Goal of the exercise -
Please give the number of lines in the records below that include "depth", with no other output.

'''

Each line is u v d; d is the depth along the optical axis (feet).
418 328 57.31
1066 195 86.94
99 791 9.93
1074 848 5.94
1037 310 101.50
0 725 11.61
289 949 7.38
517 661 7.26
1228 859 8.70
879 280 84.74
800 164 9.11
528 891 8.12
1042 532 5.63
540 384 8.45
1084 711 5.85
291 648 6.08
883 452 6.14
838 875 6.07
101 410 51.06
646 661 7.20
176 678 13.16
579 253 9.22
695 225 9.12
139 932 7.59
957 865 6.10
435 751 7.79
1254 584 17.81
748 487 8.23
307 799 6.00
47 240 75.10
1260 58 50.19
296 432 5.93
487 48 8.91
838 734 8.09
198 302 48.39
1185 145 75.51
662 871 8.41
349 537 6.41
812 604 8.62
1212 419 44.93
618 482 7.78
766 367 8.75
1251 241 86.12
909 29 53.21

'''
'''

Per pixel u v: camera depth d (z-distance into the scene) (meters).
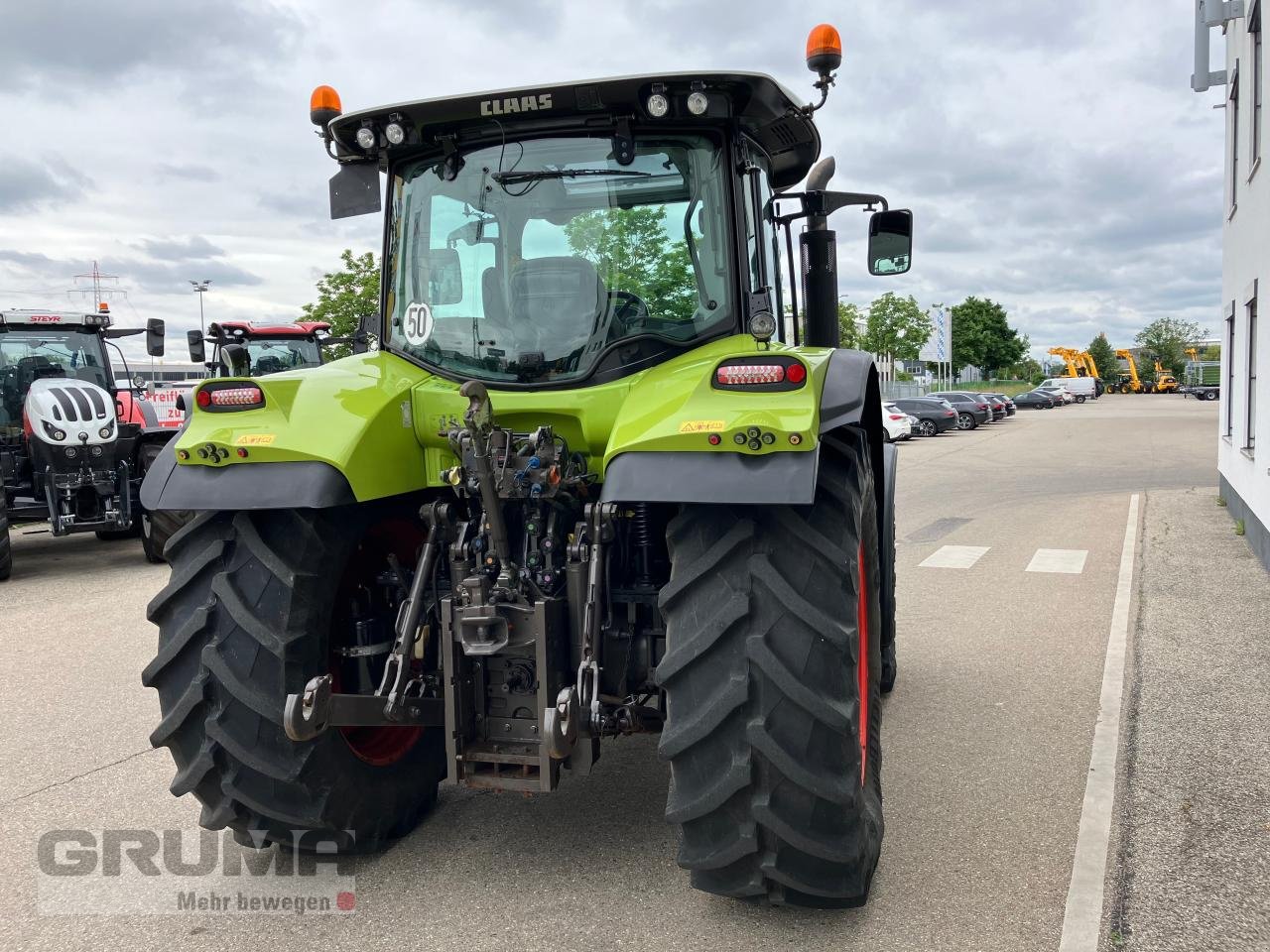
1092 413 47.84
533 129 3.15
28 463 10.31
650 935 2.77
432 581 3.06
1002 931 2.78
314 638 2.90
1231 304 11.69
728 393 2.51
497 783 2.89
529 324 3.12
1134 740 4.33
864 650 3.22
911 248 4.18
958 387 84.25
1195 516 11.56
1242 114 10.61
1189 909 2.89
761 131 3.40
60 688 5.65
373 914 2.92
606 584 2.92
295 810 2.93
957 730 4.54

'''

Expected answer -
2